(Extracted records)
## BEGIN

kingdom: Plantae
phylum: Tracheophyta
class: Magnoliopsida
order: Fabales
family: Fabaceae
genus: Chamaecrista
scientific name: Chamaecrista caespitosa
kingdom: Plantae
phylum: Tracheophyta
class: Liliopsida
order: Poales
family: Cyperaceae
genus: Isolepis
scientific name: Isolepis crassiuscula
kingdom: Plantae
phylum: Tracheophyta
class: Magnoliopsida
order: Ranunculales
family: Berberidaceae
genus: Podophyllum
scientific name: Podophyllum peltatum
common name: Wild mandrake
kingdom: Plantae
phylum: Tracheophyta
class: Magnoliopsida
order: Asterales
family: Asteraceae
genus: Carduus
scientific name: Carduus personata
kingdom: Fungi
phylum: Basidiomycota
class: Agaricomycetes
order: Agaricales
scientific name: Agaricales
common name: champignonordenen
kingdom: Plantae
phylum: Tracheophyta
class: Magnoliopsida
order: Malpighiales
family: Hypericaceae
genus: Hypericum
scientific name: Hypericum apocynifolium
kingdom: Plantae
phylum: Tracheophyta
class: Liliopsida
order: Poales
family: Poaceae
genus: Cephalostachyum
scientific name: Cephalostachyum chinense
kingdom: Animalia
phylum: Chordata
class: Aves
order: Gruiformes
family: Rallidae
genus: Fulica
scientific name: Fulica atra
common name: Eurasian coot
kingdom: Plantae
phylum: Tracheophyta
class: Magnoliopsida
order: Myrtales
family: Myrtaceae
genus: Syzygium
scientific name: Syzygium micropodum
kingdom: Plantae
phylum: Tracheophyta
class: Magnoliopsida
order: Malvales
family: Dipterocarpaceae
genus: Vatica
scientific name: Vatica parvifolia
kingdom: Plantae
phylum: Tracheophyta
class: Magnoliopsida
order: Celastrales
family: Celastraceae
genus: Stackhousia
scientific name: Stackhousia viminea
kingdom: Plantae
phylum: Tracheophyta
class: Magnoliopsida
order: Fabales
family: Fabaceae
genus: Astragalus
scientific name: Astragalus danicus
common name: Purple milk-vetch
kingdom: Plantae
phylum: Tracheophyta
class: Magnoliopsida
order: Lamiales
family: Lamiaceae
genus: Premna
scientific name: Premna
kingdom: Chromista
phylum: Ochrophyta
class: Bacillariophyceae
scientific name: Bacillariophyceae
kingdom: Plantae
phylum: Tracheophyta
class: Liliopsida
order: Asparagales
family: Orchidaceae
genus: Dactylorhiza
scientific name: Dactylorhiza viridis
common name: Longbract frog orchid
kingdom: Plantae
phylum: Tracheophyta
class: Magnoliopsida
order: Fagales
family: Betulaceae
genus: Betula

## END

Please reproduce, line for line and unchanged, everything from the start of the items down to the line containing "genus: Cephalostachyum", with that line included.

## RESULT OF THIS TASK
kingdom: Plantae
phylum: Tracheophyta
class: Magnoliopsida
order: Fabales
family: Fabaceae
genus: Chamaecrista
scientific name: Chamaecrista caespitosa
kingdom: Plantae
phylum: Tracheophyta
class: Liliopsida
order: Poales
family: Cyperaceae
genus: Isolepis
scientific name: Isolepis crassiuscula
kingdom: Plantae
phylum: Tracheophyta
class: Magnoliopsida
order: Ranunculales
family: Berberidaceae
genus: Podophyllum
scientific name: Podophyllum peltatum
common name: Wild mandrake
kingdom: Plantae
phylum: Tracheophyta
class: Magnoliopsida
order: Asterales
family: Asteraceae
genus: Carduus
scientific name: Carduus personata
kingdom: Fungi
phylum: Basidiomycota
class: Agaricomycetes
order: Agaricales
scientific name: Agaricales
common name: champignonordenen
kingdom: Plantae
phylum: Tracheophyta
class: Magnoliopsida
order: Malpighiales
family: Hypericaceae
genus: Hypericum
scientific name: Hypericum apocynifolium
kingdom: Plantae
phylum: Tracheophyta
class: Liliopsida
order: Poales
family: Poaceae
genus: Cephalostachyum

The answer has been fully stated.